Deep sea areas support unique ecosystems and are sources for energy and minerals. Exploring the oceans will help us fill gaps to better understand planetary-scale processes including tectonics, marine hazards, energy, mineral and biological resources and other large-scale Earth systems. Improved knowledge of the deep sea will help us sustainably manage and use ocean resources.
Third prize
Thammy Gularte Dias, 20, from Brazil
The deep sea is one of the biggest biomes on Earth and still the least known. Despite its size and enormous current conservation importance, little was discovered in detail before the mid-20th century. Only after the 1970s, with technological advances in deep sea exploration, it was possible to gradually unravel the mysteries of the deep sea. And discovering that the environment that used to cause fear and estrangement is actually the stage for the development of amazing specialized species, such as beautiful Strawberry Squid, Paramuricea sp. and Bubblegum Coral, as well as new ecological relationships such as starfish coiled in Solenosmilia and enduring ecosystems discovered in environments such as whale falls. Thus, this work portrays a little of the ecological diversity that exists in its deep and dark environment beyond the reach of humanity that comes to be known thanks to the determination of researchers, through the exploration of the deep sea.
Local competition
open to school children under the age of 16 in Jamaica
First prize
Victoria Hunter, 14
Chrysaora fuscescens, commonly known as the Pacific or West Coast Sea Nettle, is a common planktonic scyphozoan that lives on the west coast of the United States, and occasionally in the south of Mexico. The Sea Nettles are very unique for their yellow-brownish bells with a crimson hue around the rim. This bell can grow to a maximum of 30 inches in diameter with numerous long spiraling arms and 24 tentacles that can reach a length of 12 to 15 feet in length. The West Coast Sea Nettle squeezes their bell and pushes the water out, which allows them to resist currents.

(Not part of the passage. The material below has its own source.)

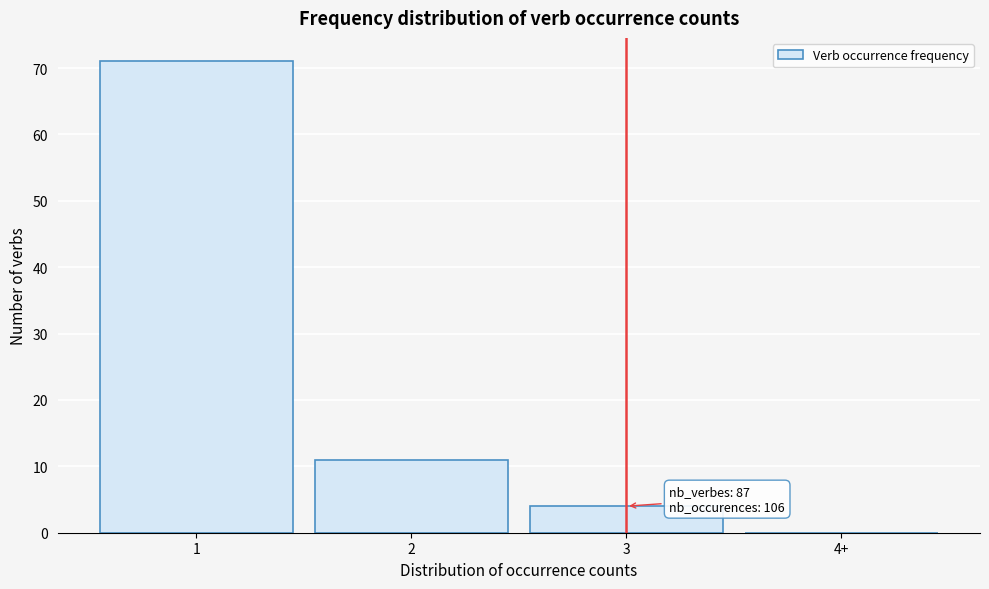

Reading left to right, what are all the values shown in this chart?

1=71	2=11	3=4	4+=0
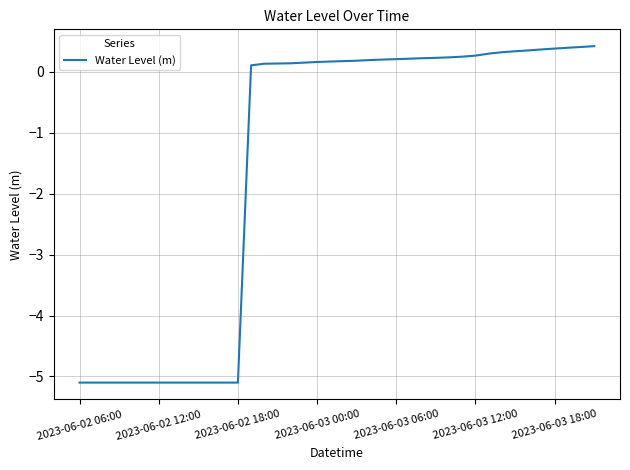

What is the difference between the maximum and minimum values?

5.5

This piece showcases several sea nettles migrating from the deep depths in search of the sunlit surface water.
Second prize
Yannick Anderson, 10
My artwork is a painting done on a A3 size paper. The materials I used were white cartridge paper, yellow, orange and blue bits of paper along with crayon, markers, whiteout, and glitter paint. The work displays a diver in the sea attached to two safety ropes and his/her crew watching him/her from inside a submarine exploring the anomaly of the deep. The ropes that are secured to the diver are well attached to two mechanical arms of the submarine. Both the crew inside the ship and the diver is aided by a powerful light projecting from the front of the submarine. I also added bubbles to the fish and other deep sea creatures.
The importance of this work not only helps the artwork to come together visually but it also helps to provide education for individuals to be aware and find interest in deep sea exploration. This work is promoting team work, possible career, safety, and deep sea exploration. It is important that deep sea exploration is done as a means of finding out more about this foreign space of our world and ways of monitoring, and caring it for our own interest and possible survival.
I think I did well in creating this piece as I spend a lot of time on it, using a variety of materials, tools, and techniques. I also think long and hard about what I should draw. In the end, I like the result except at the extreme right of the body of the ship where I placed several light colour shapes including irregular ones in informal order.